Search Platform/Weekly Updates/2023-05-05
Appearance
Summary
Planning, budget, vacations, sickness, not a lot of concrete outputs this week.
What we've accomplished
Search Analysis
- Blog post about he work on language analysis: https://diff.wikimedia.org/2023/04/28/language-harmony-and-unpacking-a-year-in-the-life-of-a-search-nerd/. Lot of positive feedback and more ideas for the future.
Operations / SRE
- Using a different library for WDQS data xfers https://phabricator.wikimedia.org/T321605
- Bootstrap WDQS on Bullseye https://phabricator.wikimedia.org/T331300
- Decommission query-preview.wikidata.org: this endpoint was exposed to allow our communities to test the WDQS streaming updater and not needed anymore. The full cleanup of any configuration related to this temporary service is now completed. https://phabricator.wikimedia.org/T333656
Misc
- Mike had conversations with Chris (ML team) about Search and ML. There are interesting ideas around LLM-powered search experience. And collaboration opportunities, either around infrastructure or around features.
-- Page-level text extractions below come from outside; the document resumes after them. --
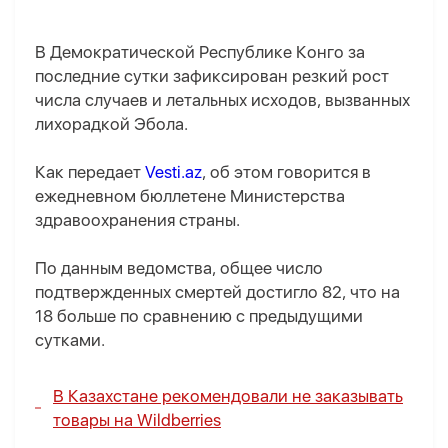
В Демократической Республике Конго за
последние сутки зафиксирован резкий рост
числа случаев и летальных исходов, вызванных
лихорадкой Эбола.
Как передает
Vesti.az
, об этом говорится в
ежедневном бюллетене Министерства
здравоохранения страны.
По данным ведомства, общее число
подтвержденных смертей достигло 82, что на
18 больше по сравнению с предыдущими
сутками.
В Казахстане рекомендовали не заказывать
товары на Wildberries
- Presentation from Pratt students on how editors use search. Nothing profoundly new, but a few notes on problems we already know:
- People don't know about the search function / page, or don't know how to find it.
- Advanced search is confusing, for example "search in:" is about namespaces, but some people don't even know what a namespace is. They expect a filter / facet function instead.
- Search results don't seem as relevant as Google when searching Wikipedia.
- Capex requests (server refresh and new servers for capacity expansion) completed. It looks like we are overall over budget as an organization, we need to cut some of the spending.